British journalist and author

Jack Fairweather (born in 1978), is a British journalist and author.

==Early life==
Fairweather was born in Shrewsbury, England in 1978. He was brought up in the village of Abermule, Powys, Wales and attended Abermule Primary School and Newtown High School. His sister, Chloé Fairweather, directed Dying to Divorce, a film selected as the British entry for the Best International Feature Film at the 94th Academy Awards in 2021. He was educated at Atlantic College, and at Lincoln College at the University of Oxford.

==Career==

Fairweather was a freelance correspondent embedded with British troops during the 2003 invasion of Iraq. He was a stringer for The Daily Telegraph in Baghdad, where he met his wife Christina Asquith, a journalist working on contract to cover education issues in Iraq for New York Times. Fairweather claims he survived an attempted kidnapping and an attempted suicide bombing in Iraq.

He later contributed freelance articles from Afghanistan to the PostGlobal blog hosted by The Washington Post. His war coverage has won a British Press Award and an Overseas Press Club award citation.

His book The Volunteer, a biography about Witold Pilecki, a Polish resistance fighter who infiltrated Auschwitz during the Holocaust and Second World War, won the 2019 Costa Book Award. "Witold Pilecki is a man whose footsteps I was following for 5 years. He is an extraordinary human being who exposed himself to the worst danger in Auschwitz and he risked his life in so many ways to report what was happening in Auschwitz.
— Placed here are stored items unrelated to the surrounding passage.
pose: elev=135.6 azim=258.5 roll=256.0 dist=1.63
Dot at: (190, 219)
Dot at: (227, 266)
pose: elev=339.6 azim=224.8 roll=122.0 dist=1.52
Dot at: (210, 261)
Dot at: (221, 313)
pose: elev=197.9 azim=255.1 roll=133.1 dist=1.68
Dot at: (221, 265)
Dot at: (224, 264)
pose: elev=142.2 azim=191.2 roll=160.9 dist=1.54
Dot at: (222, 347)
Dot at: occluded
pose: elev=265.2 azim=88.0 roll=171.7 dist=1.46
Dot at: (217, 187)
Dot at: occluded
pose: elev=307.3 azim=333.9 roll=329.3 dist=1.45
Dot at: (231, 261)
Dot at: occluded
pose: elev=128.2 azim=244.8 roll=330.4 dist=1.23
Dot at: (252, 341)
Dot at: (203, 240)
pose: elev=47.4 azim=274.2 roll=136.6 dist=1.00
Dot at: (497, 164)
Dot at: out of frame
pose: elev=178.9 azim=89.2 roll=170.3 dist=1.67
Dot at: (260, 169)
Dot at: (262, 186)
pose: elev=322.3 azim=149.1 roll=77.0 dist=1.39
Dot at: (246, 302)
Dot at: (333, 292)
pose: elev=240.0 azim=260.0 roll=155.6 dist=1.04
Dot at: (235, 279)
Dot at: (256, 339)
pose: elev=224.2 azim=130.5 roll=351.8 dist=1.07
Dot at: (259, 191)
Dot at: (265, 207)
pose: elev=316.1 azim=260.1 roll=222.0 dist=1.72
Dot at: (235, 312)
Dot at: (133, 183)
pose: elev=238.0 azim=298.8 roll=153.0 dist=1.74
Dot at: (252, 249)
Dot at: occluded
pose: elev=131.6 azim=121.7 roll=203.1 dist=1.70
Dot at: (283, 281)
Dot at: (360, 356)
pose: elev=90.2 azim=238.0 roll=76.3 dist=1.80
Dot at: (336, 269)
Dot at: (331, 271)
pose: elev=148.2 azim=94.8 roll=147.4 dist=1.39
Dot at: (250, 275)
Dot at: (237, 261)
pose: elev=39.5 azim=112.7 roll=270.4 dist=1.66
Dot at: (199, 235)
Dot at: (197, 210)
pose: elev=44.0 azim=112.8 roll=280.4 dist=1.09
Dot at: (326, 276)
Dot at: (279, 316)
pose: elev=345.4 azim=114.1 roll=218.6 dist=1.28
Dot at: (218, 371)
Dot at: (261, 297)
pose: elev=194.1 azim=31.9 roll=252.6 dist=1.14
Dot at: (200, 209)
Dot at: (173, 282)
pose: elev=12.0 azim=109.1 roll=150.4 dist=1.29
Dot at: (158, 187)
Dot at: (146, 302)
He made up a group of people who smuggled news to get them out from the camp"

==Books==
- A War of Choice: the British in Iraq 2003-9 (Vintage, 2012)
- The Good War: Why We Couldn’t Win the War or the Peace in Afghanistan, by Jack Fairweather, (Basic Books, 2014)
- The Volunteer: One Man's Mission to Lead an Underground Army Inside Auschwitz and Stop the Holocaust (Custom House, 2019)
- A Rebel in Auschwitz: The True Story of the Resistance Hero who Fought the Nazis From Inside the Camp (Scholastic Focus, 2021)
- "The Prosecutor: One Man's Battle to Bring Nazis to Justice" (Penguin Random House, 2025)

==Awards==

The Good War was a finalist for the 2015 Lionel Gelber Prize.

The Volunteer won the Costa Book of the Year Award 2019.